SET PROBLEM:
Copy every line of the records below character for character, leaving out the pictures.

____________________

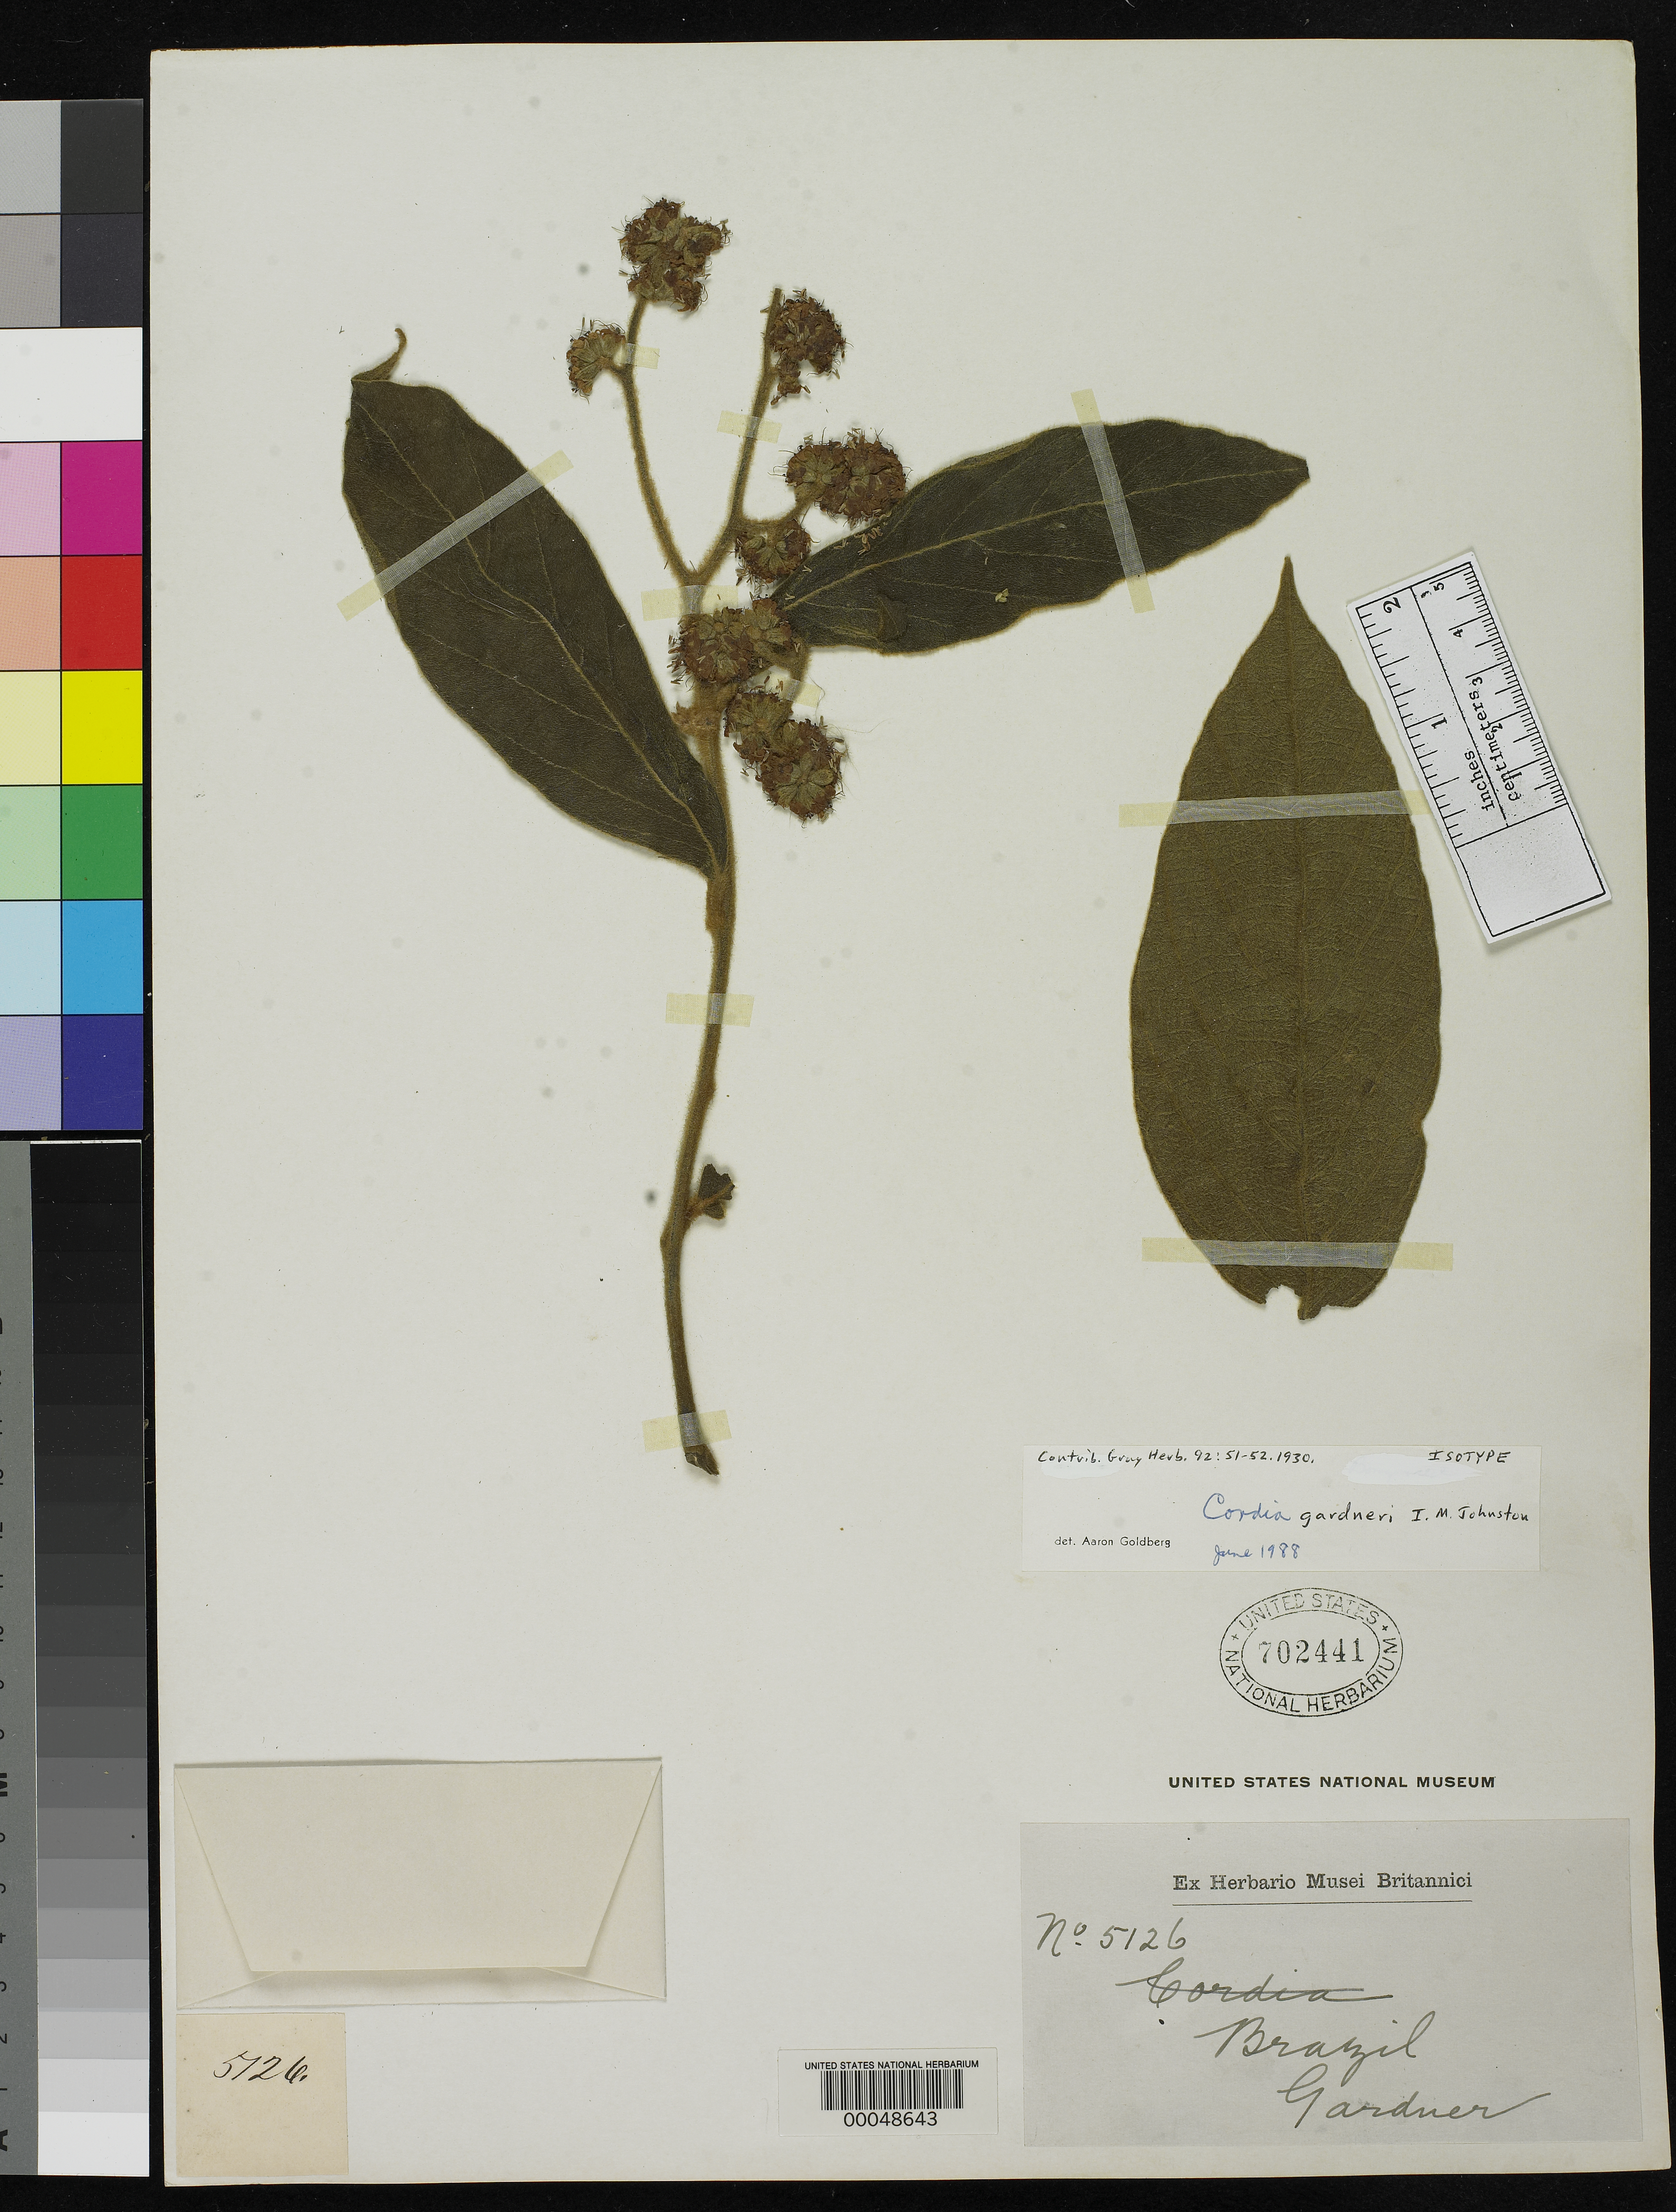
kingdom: Plantae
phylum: Tracheophyta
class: Magnoliopsida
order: Boraginales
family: Cordiaceae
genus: Cordia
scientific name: Cordia gardneri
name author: I.M. Johnst.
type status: Isotype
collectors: G. Gardner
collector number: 5126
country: Brazil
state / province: Minas Gerais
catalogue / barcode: US 702441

____________________

RESPONSE TO THIS EXERCISE:
kingdom: Plantae
phylum: Tracheophyta
class: Magnoliopsida
order: Boraginales
family: Cordiaceae
genus: Cordia
scientific name: Cordia gardneri
name author: I.M. Johnst.
type status: Isotype
collectors: G. Gardner
collector number: 5126
country: Brazil
state / province: Minas Gerais
catalogue / barcode: US 702441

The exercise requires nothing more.